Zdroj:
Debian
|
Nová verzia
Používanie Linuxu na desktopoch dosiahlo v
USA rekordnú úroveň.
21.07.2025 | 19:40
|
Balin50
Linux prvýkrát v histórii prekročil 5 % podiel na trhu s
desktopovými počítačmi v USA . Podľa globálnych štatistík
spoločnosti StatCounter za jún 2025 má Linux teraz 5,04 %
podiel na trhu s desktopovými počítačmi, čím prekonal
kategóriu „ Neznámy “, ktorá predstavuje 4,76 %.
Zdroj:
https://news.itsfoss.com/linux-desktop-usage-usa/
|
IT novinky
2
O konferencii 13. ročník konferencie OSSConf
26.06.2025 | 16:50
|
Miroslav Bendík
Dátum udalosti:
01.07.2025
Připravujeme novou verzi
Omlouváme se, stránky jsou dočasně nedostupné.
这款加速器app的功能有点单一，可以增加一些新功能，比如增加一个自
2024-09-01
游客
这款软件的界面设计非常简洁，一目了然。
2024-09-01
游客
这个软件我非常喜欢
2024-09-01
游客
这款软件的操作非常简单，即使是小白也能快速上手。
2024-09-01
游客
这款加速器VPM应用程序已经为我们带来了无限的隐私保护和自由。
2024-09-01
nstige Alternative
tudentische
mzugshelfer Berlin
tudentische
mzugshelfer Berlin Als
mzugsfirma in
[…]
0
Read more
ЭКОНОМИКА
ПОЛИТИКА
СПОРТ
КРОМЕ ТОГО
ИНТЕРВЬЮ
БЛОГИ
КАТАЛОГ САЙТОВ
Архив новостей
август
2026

---+---

Could you repeat every record above exactly as it stands?

WRITTEN SOLUTION:
Zdroj:
Debian
|
Nová verzia
Používanie Linuxu na desktopoch dosiahlo v
USA rekordnú úroveň.
21.07.2025 | 19:40
|
Balin50
Linux prvýkrát v histórii prekročil 5 % podiel na trhu s
desktopovými počítačmi v USA . Podľa globálnych štatistík
spoločnosti StatCounter za jún 2025 má Linux teraz 5,04 %
podiel na trhu s desktopovými počítačmi, čím prekonal
kategóriu „ Neznámy “, ktorá predstavuje 4,76 %.
Zdroj:
https://news.itsfoss.com/linux-desktop-usage-usa/
|
IT novinky
2
O konferencii 13. ročník konferencie OSSConf
26.06.2025 | 16:50
|
Miroslav Bendík
Dátum udalosti:
01.07.2025
Připravujeme novou verzi
Omlouváme se, stránky jsou dočasně nedostupné.
这款加速器app的功能有点单一，可以增加一些新功能，比如增加一个自
2024-09-01
游客
这款软件的界面设计非常简洁，一目了然。
2024-09-01
游客
这个软件我非常喜欢
2024-09-01
游客
这款软件的操作非常简单，即使是小白也能快速上手。
2024-09-01
游客
这款加速器VPM应用程序已经为我们带来了无限的隐私保护和自由。
2024-09-01
nstige Alternative
tudentische
mzugshelfer Berlin
tudentische
mzugshelfer Berlin Als
mzugsfirma in
[…]
0
Read more
ЭКОНОМИКА
ПОЛИТИКА
СПОРТ
КРОМЕ ТОГО
ИНТЕРВЬЮ
БЛОГИ
КАТАЛОГ САЙТОВ
Архив новостей
август
2026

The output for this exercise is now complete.